--- Problem details ---
Which lines of the records contain "Policy"? Collect every one of them.

=== Data records ===

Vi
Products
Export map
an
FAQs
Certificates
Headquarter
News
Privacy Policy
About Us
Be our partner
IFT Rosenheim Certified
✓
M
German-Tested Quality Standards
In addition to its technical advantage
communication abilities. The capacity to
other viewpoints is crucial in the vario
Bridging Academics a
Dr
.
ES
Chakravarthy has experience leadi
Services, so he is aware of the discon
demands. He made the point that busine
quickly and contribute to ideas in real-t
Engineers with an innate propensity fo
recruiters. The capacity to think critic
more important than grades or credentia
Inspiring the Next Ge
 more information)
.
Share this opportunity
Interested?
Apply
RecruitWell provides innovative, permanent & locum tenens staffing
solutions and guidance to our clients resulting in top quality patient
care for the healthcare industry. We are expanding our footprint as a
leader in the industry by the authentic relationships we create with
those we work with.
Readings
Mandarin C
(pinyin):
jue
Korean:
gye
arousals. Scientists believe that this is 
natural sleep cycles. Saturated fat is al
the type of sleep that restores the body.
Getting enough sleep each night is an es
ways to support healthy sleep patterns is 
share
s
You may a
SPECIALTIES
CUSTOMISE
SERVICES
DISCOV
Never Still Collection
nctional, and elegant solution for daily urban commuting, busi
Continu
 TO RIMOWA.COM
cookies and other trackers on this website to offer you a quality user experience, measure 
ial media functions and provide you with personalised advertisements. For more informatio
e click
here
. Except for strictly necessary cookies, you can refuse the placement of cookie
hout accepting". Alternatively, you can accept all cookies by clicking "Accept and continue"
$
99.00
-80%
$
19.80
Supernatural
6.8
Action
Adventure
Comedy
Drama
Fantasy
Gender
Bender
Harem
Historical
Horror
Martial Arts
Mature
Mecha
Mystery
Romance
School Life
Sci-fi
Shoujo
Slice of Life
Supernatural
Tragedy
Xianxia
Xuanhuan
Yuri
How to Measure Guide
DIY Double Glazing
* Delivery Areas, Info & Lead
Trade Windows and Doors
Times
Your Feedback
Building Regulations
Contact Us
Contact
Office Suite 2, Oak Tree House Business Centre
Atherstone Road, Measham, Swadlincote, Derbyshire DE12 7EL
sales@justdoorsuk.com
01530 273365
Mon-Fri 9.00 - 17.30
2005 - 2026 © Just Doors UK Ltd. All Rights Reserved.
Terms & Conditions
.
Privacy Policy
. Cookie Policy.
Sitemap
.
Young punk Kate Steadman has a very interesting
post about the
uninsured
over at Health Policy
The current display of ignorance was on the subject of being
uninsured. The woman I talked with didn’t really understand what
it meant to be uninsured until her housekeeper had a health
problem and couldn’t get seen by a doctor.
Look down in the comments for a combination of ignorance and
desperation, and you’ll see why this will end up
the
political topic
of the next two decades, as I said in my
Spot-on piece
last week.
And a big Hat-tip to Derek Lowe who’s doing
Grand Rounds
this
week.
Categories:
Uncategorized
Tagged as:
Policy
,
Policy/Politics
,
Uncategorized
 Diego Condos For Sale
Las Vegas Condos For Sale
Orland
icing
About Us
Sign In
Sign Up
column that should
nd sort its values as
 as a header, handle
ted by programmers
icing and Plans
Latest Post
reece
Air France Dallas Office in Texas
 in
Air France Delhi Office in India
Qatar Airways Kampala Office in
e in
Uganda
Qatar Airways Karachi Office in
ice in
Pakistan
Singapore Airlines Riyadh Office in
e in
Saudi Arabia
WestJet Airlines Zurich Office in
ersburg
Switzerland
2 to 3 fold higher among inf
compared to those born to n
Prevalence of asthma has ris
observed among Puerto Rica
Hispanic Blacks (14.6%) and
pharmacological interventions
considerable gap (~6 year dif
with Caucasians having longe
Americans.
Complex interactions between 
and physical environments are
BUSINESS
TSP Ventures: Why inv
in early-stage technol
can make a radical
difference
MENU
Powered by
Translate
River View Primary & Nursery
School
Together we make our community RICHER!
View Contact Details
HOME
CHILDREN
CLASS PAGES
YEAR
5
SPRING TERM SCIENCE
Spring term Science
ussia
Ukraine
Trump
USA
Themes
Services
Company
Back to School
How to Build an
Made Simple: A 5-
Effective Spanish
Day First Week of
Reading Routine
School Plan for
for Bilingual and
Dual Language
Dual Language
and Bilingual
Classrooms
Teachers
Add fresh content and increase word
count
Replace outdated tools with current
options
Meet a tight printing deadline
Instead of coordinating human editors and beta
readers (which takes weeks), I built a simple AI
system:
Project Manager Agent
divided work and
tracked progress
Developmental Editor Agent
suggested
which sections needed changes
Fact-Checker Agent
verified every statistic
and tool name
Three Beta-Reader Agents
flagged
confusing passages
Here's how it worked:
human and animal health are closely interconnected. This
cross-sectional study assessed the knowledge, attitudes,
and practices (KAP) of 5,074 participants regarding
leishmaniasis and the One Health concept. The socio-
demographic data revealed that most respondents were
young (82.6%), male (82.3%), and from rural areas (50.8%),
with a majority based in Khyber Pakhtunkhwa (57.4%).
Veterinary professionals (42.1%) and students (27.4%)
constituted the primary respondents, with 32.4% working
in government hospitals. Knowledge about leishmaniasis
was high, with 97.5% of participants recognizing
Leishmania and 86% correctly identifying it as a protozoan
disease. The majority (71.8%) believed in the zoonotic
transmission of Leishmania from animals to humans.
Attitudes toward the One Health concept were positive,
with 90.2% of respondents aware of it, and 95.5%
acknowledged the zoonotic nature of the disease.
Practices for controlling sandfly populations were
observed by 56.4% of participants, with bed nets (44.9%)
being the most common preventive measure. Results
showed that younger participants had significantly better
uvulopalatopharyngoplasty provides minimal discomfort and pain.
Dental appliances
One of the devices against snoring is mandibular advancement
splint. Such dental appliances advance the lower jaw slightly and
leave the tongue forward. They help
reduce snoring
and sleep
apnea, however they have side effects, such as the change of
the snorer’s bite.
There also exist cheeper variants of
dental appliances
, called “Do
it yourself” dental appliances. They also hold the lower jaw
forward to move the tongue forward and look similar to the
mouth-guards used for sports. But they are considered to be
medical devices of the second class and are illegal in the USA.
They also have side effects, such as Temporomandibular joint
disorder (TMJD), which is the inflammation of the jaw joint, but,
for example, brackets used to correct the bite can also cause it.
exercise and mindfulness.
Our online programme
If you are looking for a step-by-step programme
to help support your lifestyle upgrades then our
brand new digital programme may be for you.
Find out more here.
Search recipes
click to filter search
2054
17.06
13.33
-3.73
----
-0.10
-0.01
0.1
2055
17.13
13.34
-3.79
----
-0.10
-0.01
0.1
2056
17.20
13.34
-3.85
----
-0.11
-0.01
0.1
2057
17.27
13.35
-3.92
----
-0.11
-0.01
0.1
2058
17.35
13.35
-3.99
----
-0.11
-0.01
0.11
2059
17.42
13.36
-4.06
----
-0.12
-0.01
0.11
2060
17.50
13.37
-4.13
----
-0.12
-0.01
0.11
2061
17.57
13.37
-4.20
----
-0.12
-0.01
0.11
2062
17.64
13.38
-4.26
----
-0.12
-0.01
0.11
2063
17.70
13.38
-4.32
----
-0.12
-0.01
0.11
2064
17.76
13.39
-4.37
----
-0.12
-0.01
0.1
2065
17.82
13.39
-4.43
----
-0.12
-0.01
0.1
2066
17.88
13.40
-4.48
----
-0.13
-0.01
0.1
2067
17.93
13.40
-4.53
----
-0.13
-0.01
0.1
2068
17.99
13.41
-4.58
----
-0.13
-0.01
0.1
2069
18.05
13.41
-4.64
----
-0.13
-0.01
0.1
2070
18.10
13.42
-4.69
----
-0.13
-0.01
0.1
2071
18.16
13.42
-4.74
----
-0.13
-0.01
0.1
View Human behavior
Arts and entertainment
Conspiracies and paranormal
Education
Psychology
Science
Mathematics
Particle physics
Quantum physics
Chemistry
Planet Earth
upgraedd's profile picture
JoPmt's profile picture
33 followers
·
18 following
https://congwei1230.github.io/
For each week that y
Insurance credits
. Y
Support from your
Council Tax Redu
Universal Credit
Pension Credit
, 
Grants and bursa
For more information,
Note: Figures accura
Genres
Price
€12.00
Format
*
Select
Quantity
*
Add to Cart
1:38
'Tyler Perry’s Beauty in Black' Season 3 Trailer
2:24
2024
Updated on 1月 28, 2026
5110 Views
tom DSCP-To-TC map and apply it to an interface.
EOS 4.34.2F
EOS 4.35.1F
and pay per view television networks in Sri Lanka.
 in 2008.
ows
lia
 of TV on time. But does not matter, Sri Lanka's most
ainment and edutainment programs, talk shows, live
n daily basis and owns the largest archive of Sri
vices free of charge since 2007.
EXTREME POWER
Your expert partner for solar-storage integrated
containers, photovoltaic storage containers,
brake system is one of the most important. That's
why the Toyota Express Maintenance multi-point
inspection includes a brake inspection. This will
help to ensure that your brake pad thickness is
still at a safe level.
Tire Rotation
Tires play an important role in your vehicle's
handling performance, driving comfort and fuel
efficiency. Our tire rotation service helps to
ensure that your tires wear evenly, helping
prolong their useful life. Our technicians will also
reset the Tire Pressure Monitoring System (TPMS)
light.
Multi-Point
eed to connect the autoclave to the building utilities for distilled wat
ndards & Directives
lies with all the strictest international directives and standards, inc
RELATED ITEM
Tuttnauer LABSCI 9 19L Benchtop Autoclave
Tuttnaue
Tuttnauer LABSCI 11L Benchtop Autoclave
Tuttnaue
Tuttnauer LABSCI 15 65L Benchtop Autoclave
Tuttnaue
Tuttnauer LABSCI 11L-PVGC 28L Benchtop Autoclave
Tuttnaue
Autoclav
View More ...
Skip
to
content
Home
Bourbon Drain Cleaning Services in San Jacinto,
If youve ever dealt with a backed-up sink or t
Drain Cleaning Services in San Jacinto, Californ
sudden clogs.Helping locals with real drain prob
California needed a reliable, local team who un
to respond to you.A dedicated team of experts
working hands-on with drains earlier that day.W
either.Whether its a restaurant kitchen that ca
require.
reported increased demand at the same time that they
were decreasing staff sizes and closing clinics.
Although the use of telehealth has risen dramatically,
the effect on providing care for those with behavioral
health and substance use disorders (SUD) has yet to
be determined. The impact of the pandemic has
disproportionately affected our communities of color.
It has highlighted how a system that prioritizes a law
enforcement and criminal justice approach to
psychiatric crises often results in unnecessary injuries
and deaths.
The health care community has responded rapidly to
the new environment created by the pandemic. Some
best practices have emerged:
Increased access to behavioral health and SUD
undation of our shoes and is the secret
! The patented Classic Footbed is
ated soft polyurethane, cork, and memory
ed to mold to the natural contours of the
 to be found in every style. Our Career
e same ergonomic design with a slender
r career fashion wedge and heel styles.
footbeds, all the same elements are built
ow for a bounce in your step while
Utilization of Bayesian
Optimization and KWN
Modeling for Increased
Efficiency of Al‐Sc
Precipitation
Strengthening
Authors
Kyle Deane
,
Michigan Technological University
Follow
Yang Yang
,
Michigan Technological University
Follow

===

--- The answer ---
Privacy Policy
Privacy Policy
. Cookie Policy.
over at Health Policy
Policy
Policy/Politics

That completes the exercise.